Mitogen-activated protein kinases (MAPKs) are a conserve family of protein kinases. These enzymes mediate intracellular phosphorylation events that link receptor activation to the control of cell proliferation and differentiation. Defining the architecture and regulation of these signal pathways is pertinent to understanding events that cause various cancers. This premise is reinforced by the finding that oncogenes such as raf and ras activate these pathways. While an understanding of vertebrate MAPK activation is just beginning to emerge, we know more about analogous pathways in yeast. Separate but structurally related MAPK activation pathways in S. cerevisiae control three distinct physiological responses. The best understood of these is the pheromone induced pathway that simulates cells to differentiate into a mating competent state. The pheromone induced signal is coupled though a G protein to the intracellular components that involves five protein kinases, STE20, STE11, STE7 and a redundant pair of MAPK homologs, FUS3 and KSS1. My objective are to: [1] Reconstitute the STE11-STE7-FUS3 phosphorylation cascade using purified components. [2] Define the molecular basis for pheromone induced stimulation of STE7 and STE11. After physical mapping of phosphorylation sites will be analyzed for effects on signal transduction and enzyme activity. Because the N-terminal negative regulatory domain of STE11 has an inhibitory role,kinase assays with isolated recombinant polypeptides will be used to test a pseudosubstrate inhibition model. Finally, we will use a dosage suppression approach to identity novel components involved in promoting signal transduction. [3] Investigate mechanisms causing desensitization to the pheromone induced signal. We will evaluate whether feed back phosphorylation and a predicted protein tyrosine phosphatase have specific roles in the desenitization response. A genetic screen will be used to identity novel components that promote desensitization. [4] Evaluate parameters that prevent cross interactions of structurally related kinases in different signal pathways. We will examine enzyme- substrate selectivity using phosphorylation assay with STE7 and different yeast MAP-kinase family members. We will generate STE7 mutations in vitro and use genetic selection to identity changes that promote interactions with inappropriate MAPK activation pathways.

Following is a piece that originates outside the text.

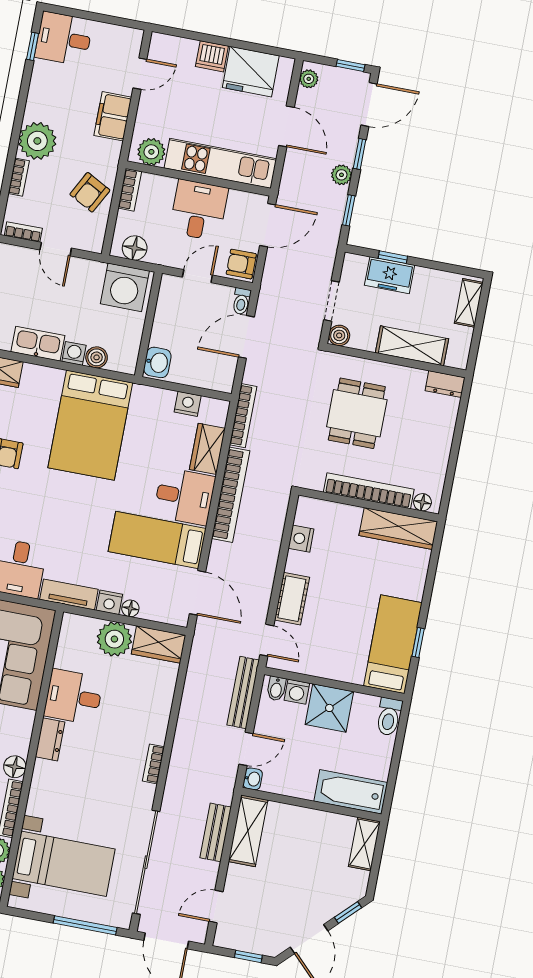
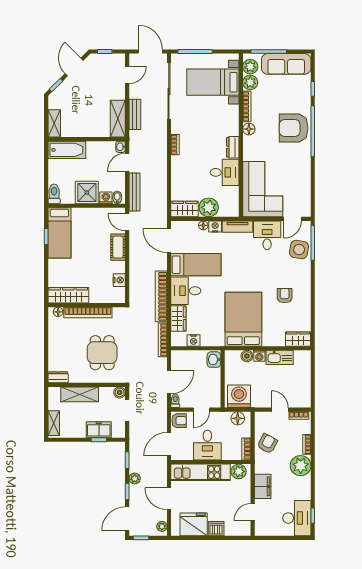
desk: (64, 39) -> (297, 518), width x1.37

有丝分裂原激活的蛋白激酶（MAPK）是一个保护家族 蛋白激酶。 这些酶介导细胞内磷酸化 将受体激活与控制细胞增殖的控制的事件 和分化。 定义这些结构和调节 信号途径与理解导致各种事件有关 癌症。 这种前提是通过发现这样的癌症来加强了这种前提的 随着RAF和RAS激活这些途径。 虽然对 脊椎动物MAPK激活刚刚开始出现，我们知道更多 关于酵母中的类似途径。 单独但与结构相关的MAPK激活途径。 酿酒酵母控制三个不同的生理反应。 最好的 了解这些是信息素诱导的途径，该途径模拟了细胞 分化为一个胜任状态。 信息素诱导 信号通过G蛋白耦合到细胞内成分 涉及五个蛋白激酶，STE20，Ste11，Ste7和一对 MAPK同源物，FUS3和KSS1。 我的目标是： [1]使用使用Ste11-Ste7-Fus3磷酸化级联反应使用 纯化的组件。 [2]定义了信息素诱导Ste7刺激的分子基础 和Ste11。 磷酸化位点的物理映射之后 分析了对信号转导和酶活性的影响。 因为 Ste11的N末端负调控域具有抑制 角色，将使用具有孤立重组多肽的激酶测定 测试假基底抑制模型。 最后，我们将使用 对身份的剂量抑制方法涉及的新颖成分 促进信号转导。 [3]研究导致信息素脱敏的机制 诱导信号。 我们将评估是否反馈磷酸化和 预测的蛋白酪氨酸磷酸酶在 去苯响应。 遗传屏幕将用于身份小说 促进脱敏的组件。 [4]评估可以防止结构上交叉相互作用的参数 不同信号途径中的相关激酶。 我们将检查酶 - 使用Ste7和不同的磷酸化测定法和不同的底物选择性 酵母地图激酶家庭成员。 我们将在 体外并使用遗传选择来促进身份变化 与不适当的MAPK激活途径的相互作用。